Bruxelles,19/06/2003 (Agence Europe) - La commission des libertés et des droits des citoyens du Parlement européen a organisé, le 12 juin, une audition publique sur le thème « transparence et accès aux documents de l'UE: cela fonctionne-t-il ? » , en vue du rapport de Michael Cashman, travailliste britannique, sur l'accès aux documents du Parlement européen, du Conseil et de la Commission, en application du règlement 1049. Ce règlement remplace depuis le 3 décembre 2001 les règles que les trois institutions appliquaient auparavant. C'est l'heure des premières évaluations. D'autant plus que la Convention prépare de nouvelles dispositions sur la transparence et que les institutions s'efforcent de parvenir à un accord institutionnel sur l'amélioration de cette réglementation.

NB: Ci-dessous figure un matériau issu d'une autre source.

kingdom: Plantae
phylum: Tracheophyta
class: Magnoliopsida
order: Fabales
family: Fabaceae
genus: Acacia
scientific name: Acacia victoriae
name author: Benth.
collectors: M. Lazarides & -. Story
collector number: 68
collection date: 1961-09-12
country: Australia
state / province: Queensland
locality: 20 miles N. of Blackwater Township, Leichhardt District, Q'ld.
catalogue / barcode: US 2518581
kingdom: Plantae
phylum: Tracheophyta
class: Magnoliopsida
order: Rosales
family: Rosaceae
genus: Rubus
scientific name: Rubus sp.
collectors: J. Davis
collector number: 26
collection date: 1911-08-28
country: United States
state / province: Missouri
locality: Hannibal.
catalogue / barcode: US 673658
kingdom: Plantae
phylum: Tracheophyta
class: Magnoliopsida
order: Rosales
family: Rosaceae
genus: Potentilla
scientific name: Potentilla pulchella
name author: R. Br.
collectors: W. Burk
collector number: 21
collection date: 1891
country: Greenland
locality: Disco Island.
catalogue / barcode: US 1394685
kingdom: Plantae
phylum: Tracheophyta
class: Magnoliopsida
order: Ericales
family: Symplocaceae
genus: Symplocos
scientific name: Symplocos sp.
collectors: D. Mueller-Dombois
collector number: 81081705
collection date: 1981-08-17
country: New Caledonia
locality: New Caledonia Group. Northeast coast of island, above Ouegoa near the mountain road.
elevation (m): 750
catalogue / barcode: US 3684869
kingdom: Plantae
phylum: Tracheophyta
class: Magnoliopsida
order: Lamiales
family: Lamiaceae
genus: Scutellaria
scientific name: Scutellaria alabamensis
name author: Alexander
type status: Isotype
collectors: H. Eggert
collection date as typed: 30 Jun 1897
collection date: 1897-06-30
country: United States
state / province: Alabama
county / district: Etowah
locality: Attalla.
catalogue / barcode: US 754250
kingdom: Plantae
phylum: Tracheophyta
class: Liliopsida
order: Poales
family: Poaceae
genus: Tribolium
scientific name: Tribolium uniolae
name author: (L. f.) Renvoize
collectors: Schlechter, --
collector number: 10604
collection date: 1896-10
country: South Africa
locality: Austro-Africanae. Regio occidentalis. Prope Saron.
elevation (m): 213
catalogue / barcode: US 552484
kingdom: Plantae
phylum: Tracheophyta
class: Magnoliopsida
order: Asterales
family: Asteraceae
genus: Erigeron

En 2002, le registre du Parlement européen a été consulté 26.000 fois et 637 documents ont été demandés au Parlement, qui a refusé dans seulement 1% des cas. « Nous restons l'institution la plus ouverte et la plus transparente ». « D'ailleurs, lundi, 1400 lettres concernant la procédure législative seront accessibles sur le registre », déclare Harald Roemer, du secrétariat général du Parlement européen. La Commission européenne a enregistré 24.000 demandes dont 33% ont fait l'objet de refus, ce qui fait dire à la démocrate-chrétienne néerlandaise Hanja Maij-Weggen, que « plus on offre de possibilités aux citoyens, plus ils en profitent et plus la Commission a des difficultés ». Pour le Conseil, 900.000 documents ont été consultés et seulement 10.000 ont été demandés. 10% ont fait l'objet d'un refus. Selon Mme Maij-Weggen, « l'une des difficultés est que le Conseil fait une différenciation selon que le document soit émis par lui-même ou par un Etat membre ». Dans le second cas, l'accès aux documents dépend de la législation de l'Etat membre en question. Résultat possible: des citoyens allemands, par exemple, auront accès à des documents des autorités suédoises (les pays du Nord de l'Europe sont beaucoup plus transparents en matière d'accès aux documents), mais pas aux documents de leur propre pays sur le même sujet. « De grands progrès ont été réalisés, mais nous souhaitons l'instauration d'une véritable culture d'ouverture où l'instinct de transmettre ait le dessus sur celui de refuser. Il faudrait d'ailleurs que ceci figure dans la future Constitution », reconnaît la présidente de la Chambre des juristes. Elle remarque par ailleurs qu'aucun document des institutions n'est rendu public sur les aides d'Etat et la comitologie.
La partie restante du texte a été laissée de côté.